Thanks for your suggestion. Doug also gave me a similar advice and tried it but unfortunately there's actually no speed advantage on a real Falcon.
Yep - having seen how the drawing works it's hard to imagine the instruction cache will help - the generated code replaces data fetches with instruction fetches and there is even some compression (move.l dx,...) and zero-cost skipping. There is no practical way to make cached data fetches beat that, and in most cases using the instruction cache means some dependence on the data cache (small generic code).
There *is* a way to make the codegeneration faster - in theory - but it is even more complicated to use and the gain would be highly subject to reuse of what is being drawn.

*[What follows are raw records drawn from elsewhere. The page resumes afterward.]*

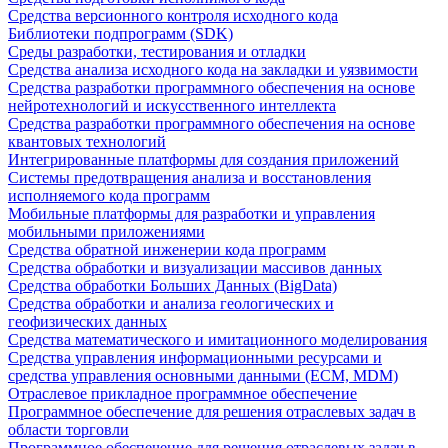
Средства версионного контроля исходного кода
Библиотеки подпрограмм (SDK)
Среды разработки, тестирования и отладки
Средства анализа исходного кода на закладки и уязвимости
Средства разработки программного обеспечения на основе
нейротехнологий и искусственного интеллекта
Средства разработки программного обеспечения на основе
квантовых технологий
Интегрированные платформы для создания приложений
Системы предотвращения анализа и восстановления
исполняемого кода программ
Мобильные платформы для разработки и управления
мобильными приложениями
Средства обратной инженерии кода программ
Средства обработки и визуализации массивов данных
Средства обработки Больших Данных (BigData)
Средства обработки и анализа геологических и
геофизических данных
Средства математического и имитационного моделирования
Средства управления информационными ресурсами и
средства управления основными данными (ECM, MDM)
Отраслевое прикладное программное обеспечение
Программное обеспечение для решения отраслевых задач в
области торговли
Программное обеспечение для решения отраслевых задач в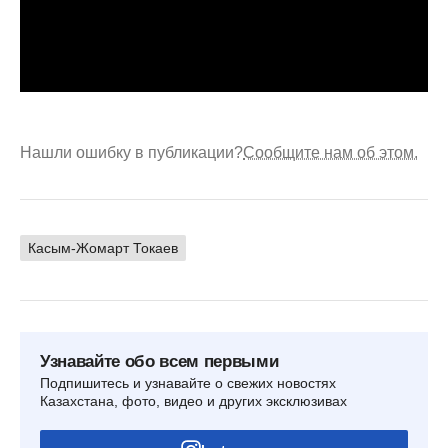
Нашли ошибку в публикации?
Сообщите нам об этом.
Касым-Жомарт Токаев
Узнавайте обо всем первыми
Подпишитесь и узнавайте о свежих новостях
Казахстана, фото, видео и других эксклюзивах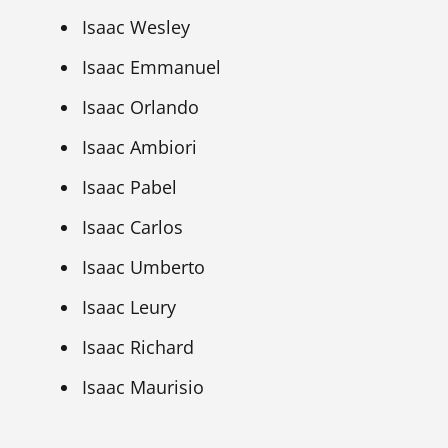
Isaac Wesley
Isaac Emmanuel
Isaac Orlando
Isaac Ambiori
Isaac Pabel
Isaac Carlos
Isaac Umberto
Isaac Leury
Isaac Richard
Isaac Maurisio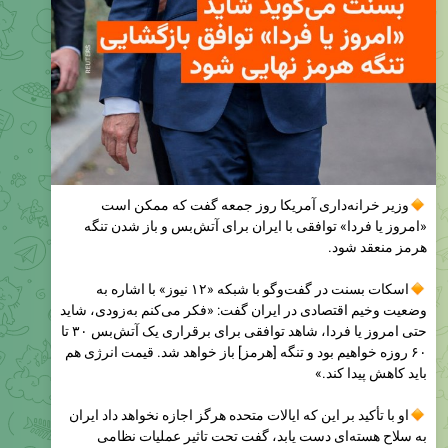
وزیر خرانه‌داری آمریکا روز جمعه گفت که ممکن است
«امروز یا فردا» توافقی با ایران برای آتش‌بس و باز شدن تنگه
هرمز منعقد شود.
اسکات بسنت در گفت‌وگو با شبکه «۱۲ نیوز» با اشاره به
وضعیت وخیم اقتصادی در ایران گفت: «فکر می‌کنم به‌زودی، شاید
حتی امروز یا فردا، شاهد توافقی برای برقراری یک آتش‌بس ۳۰ تا
۶۰ روزه خواهیم بود و تنگه [هرمز] باز خواهد شد. قیمت انرژی هم
باید کاهش پیدا کند.»
او با تأکید بر این که ایالات متحده هرگز اجازه نخواهد داد ایران
به سلاح هسته‌ای دست یابد، گفت تحت تاثیر عملیات نظامی
آمریکا و اعمال تحریم‌های شدید علیه تهران، «آنها با تورم ۱۵۰ تا
۱۸۰ درصدی مواد غذایی مواجه‌اند و دیگر توان پرداخت حقوق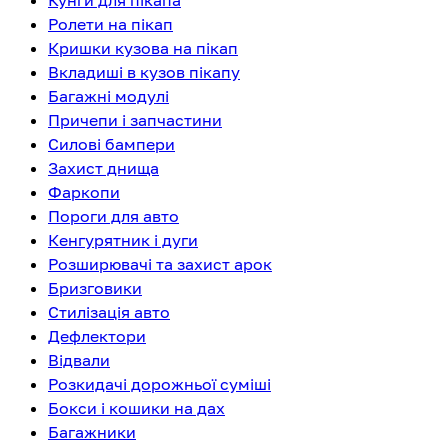
Кунги для пікапа
Ролети на пікап
Кришки кузова на пікап
Вкладиші в кузов пікапу
Багажні модулі
Причепи і запчастини
Силові бампери
Захист днища
Фаркопи
Пороги для авто
Кенгурятник і дуги
Розширювачі та захист арок
Бризговики
Стилізація авто
Дефлектори
Відвали
Розкидачі дорожньої суміші
Бокси і кошики на дах
Багажники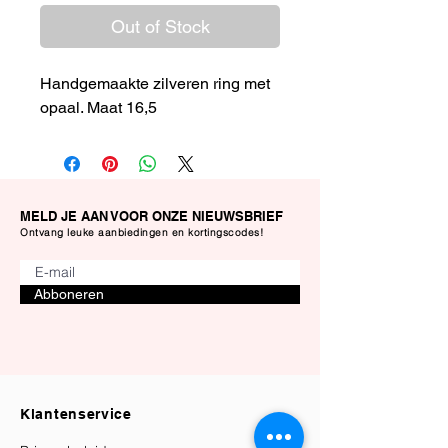
Out of Stock
Handgemaakte zilveren ring met
opaal. Maat 16,5
MELD JE AAN VOOR ONZE NIEUWSBRIEF
Ontvang leuke aanbiedingen en kortingscodes!
Abboneren
Klantenservice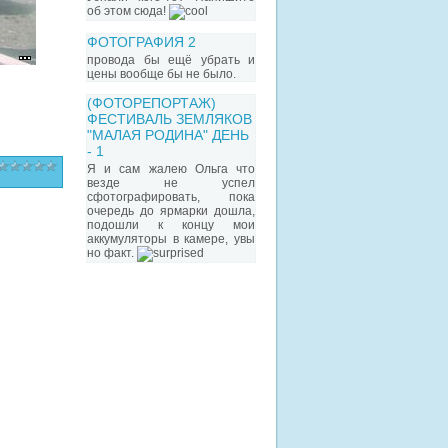
об этом сюда!
ФОТОГРАФИЯ 2
провода бы ещё убрать и
цены вообще бы не было.
(ФОТОРЕПОРТАЖ)
ФЕСТИВАЛЬ ЗЕМЛЯКОВ
"МАЛАЯ РОДИНА" ДЕНЬ
- 1
Я и сам жалею Ольга что
везде не успел
сфотографировать, пока
очередь до ярмарки дошла,
подошли к концу мои
аккумуляторы в камере, увы
но факт.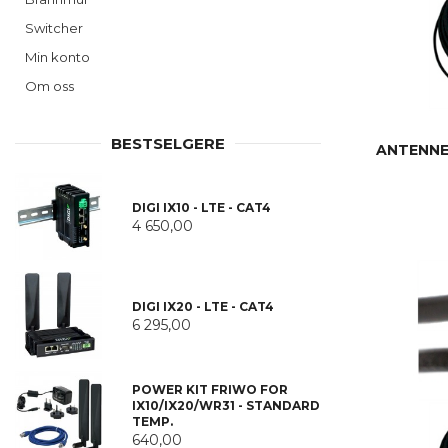
Switcher
Min konto
Om oss
BESTSELGERE
ANTENNEK
DIGI IX10 - LTE - CAT4
4 650,00
DIGI IX20 - LTE - CAT4
6 295,00
POWER KIT FRIWO FOR
IX10/IX20/WR31 - STANDARD
TEMP.
640,00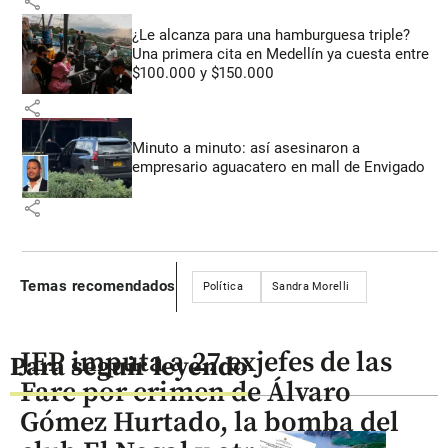
share
¿Le alcanza para una hamburguesa triple?
Una primera cita en Medellín ya cuesta entre
$100.000 y $150.000
share
Minuto a minuto: así asesinaron a
empresario aguacatero en mall de Envigado
share
Temas recomendados
Política
Sandra Morelli
JEP imputa a 27 exjefes de las
Para seguir leyendo
Farc por crimen de Álvaro
Gómez Hurtado, la bomba del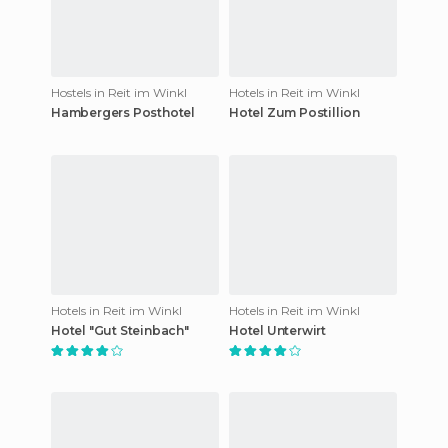
Hostels in Reit im Winkl
Hotels in Reit im Winkl
Hambergers Posthotel
Hotel Zum Postillion
Hotels in Reit im Winkl
Hotels in Reit im Winkl
Hotel "Gut Steinbach"
Hotel Unterwirt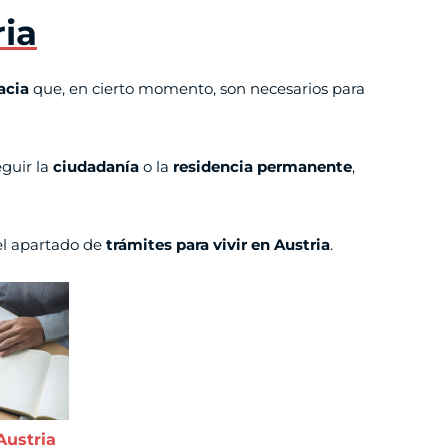
ria
acia
que, en cierto momento, son necesarios para
guir la
ciudadanía
o la
residencia permanente
,
el apartado de
trámites para vivir en Austria
.
Austria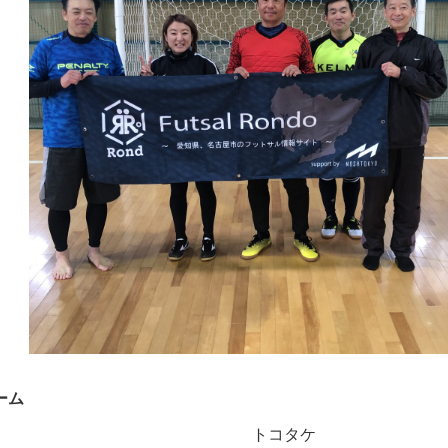
ーム
トコタケ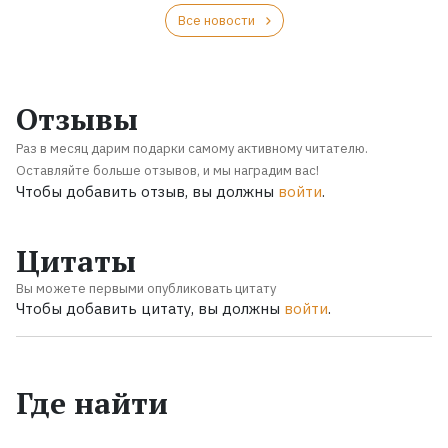
Все новости
Отзывы
Раз в месяц дарим подарки самому активному читателю.
Оставляйте больше отзывов, и мы наградим вас!
Чтобы добавить отзыв, вы должны
войти
.
Цитаты
Вы можете первыми опубликовать цитату
Чтобы добавить цитату, вы должны
войти
.
Где найти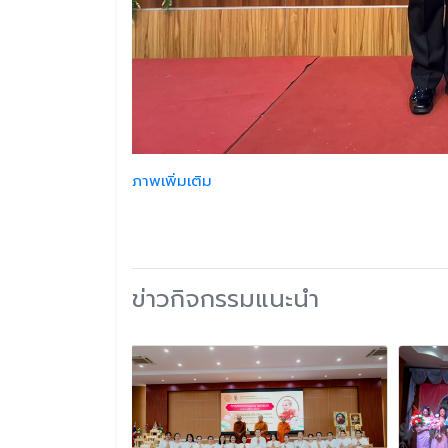
ภาพเพิ่มเติม
ข่าวกิจกรรมแนะนำ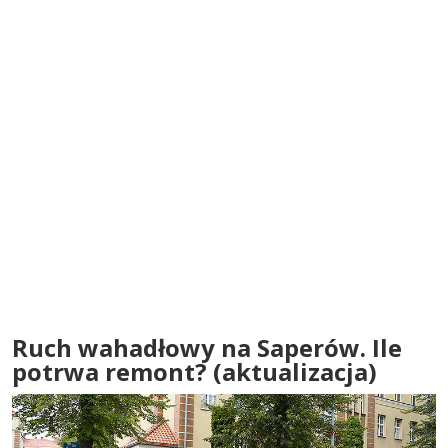
Ruch wahadłowy na Saperów. Ile
potrwa remont? (aktualizacja)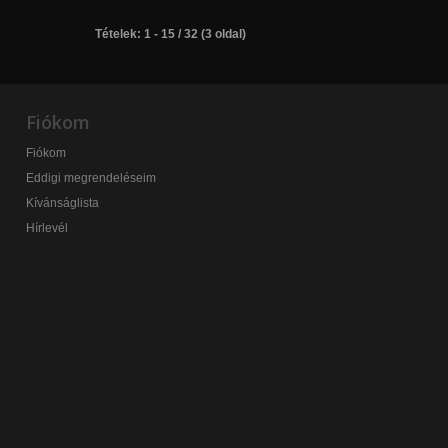
Tételek: 1 - 15 / 32 (3 oldal)
Fiókom
Fiókom
Eddigi megrendeléseim
Kívánságlista
Hírlevél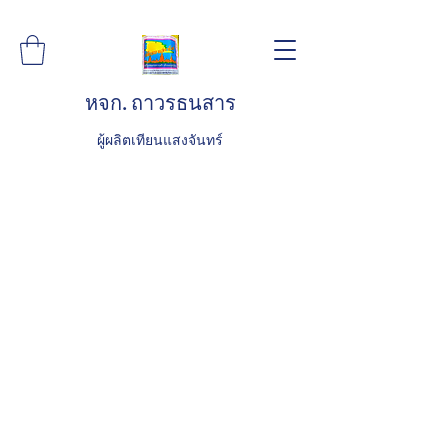
หจก. ถาวรธนสาร
ผู้ผลิตเทียนแสงจันทร์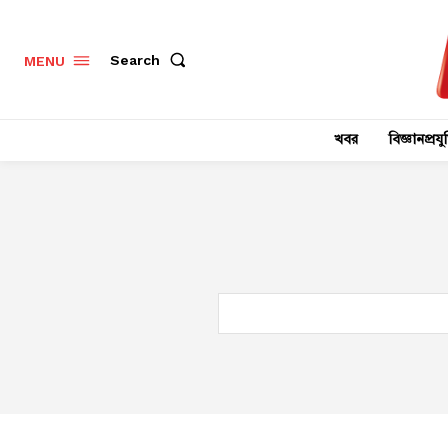
Search
MENU
খবর
বিজ্ঞানপ্রযুক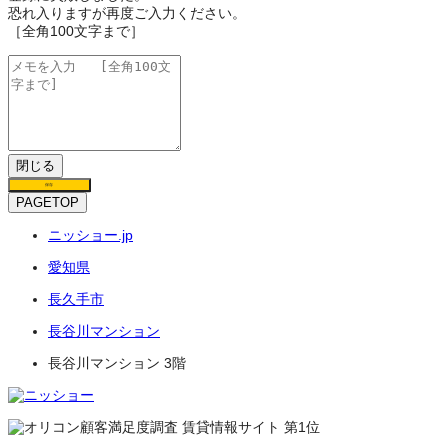
恐れ入りますが再度ご入力ください。
［全角100文字まで］
閉じる
保存
PAGETOP
ニッショー.jp
愛知県
長久手市
長谷川マンション
長谷川マンション 3階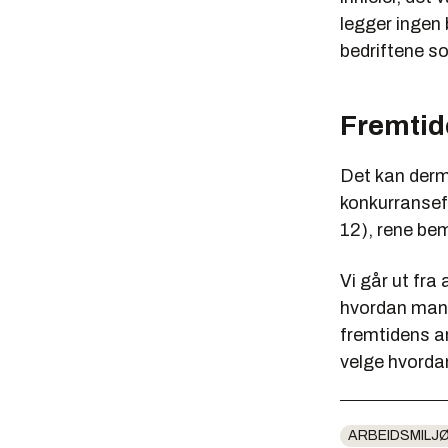
legger
ingen
bedriftene s
Fremtid
Det kan derme
konkurransef
12), rene be
Vi går ut fra 
hvordan man 
fremtidens a
velge hvordan
ARBEIDSMILJ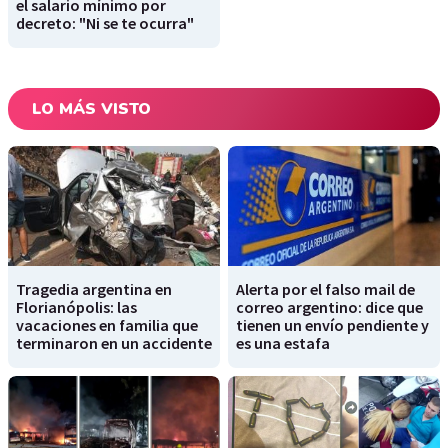
el salario mínimo por
decreto: "Ni se te ocurra"
LO MÁS VISTO
Tragedia argentina en
Alerta por el falso mail de
Florianópolis: las
correo argentino: dice que
vacaciones en familia que
tienen un envío pendiente y
terminaron en un accidente
es una estafa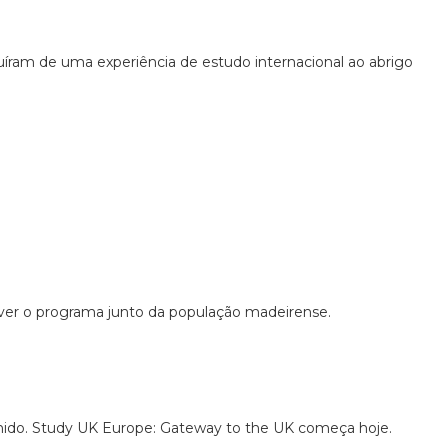
íram de uma experiência de estudo internacional ao abrigo
ver o programa junto da população madeirense.
nido. Study UK Europe: Gateway to the UK começa hoje.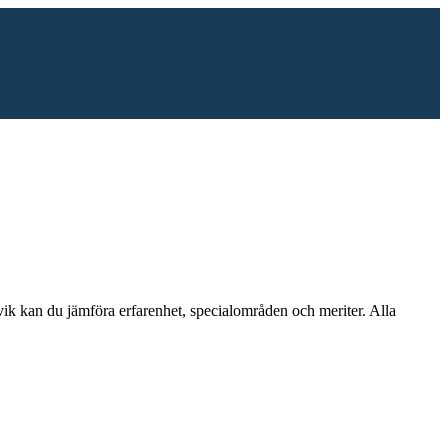
vik
kan du jämföra erfarenhet, specialområden och meriter.
Alla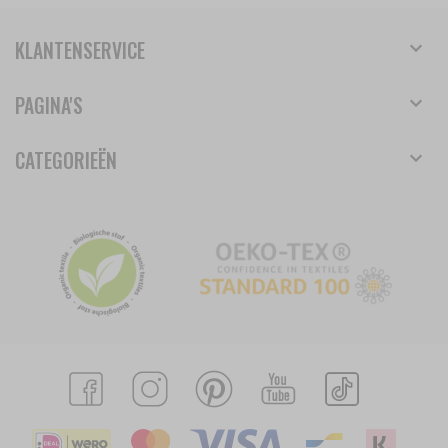
KLANTENSERVICE
PAGINA'S
CATEGORIEËN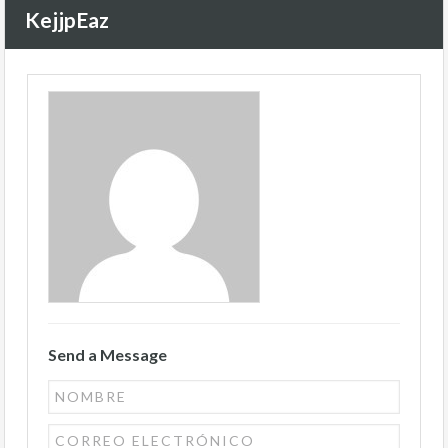
KejjpEaz
Send a Message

This would involve finding 'common' pieces of sprites - especially 'repeat drawn' sprites - and encoding only small portions of a few pixels as 'generated' code, instead of the whole sprite. The instruction pattern can then be pre-touched (if necessary) and locked to keep the code in the cache if cache space is slightly exceeded, to prevent circular thrashing. An outer state manager (sprites sorted by id, or sprite 'pieces' sorted by id) then draws one common part at multiple destinations using the pre-touched instruction pattern.
This would mean mainly writes occupy the bus - no instruction or data fetches - for some fraction of drawing activity. Each new pattern will incur instruction fetching, but subsequent clones will be amortized.
This is a horrible
thing to implement, and useless if you don't have at least 3 (maybe more!) copies of most patterns reused on the screen. OTOH, if the 'reuse' factor rises as the performance problems rise (lets say the same 10 types of sprite are used but 30 are drawn vs the original 10) then the advantage might be interesting.
It would be a lot of work just to find out that there isn't enough sprite reuse - and I'm fairly sure Anima has a pretty good idea of the level of reuse in the game. He'll know whether it's worth going so much trouble - and given the number of sprite types involved and the fact they rotate etc - it's seems likely to be a dead end.
Chances are it's not going to get very much faster without changing the content of the game, or finding a direct way to omit some of the drawing. But I'll be interested to see what ideas surface on this.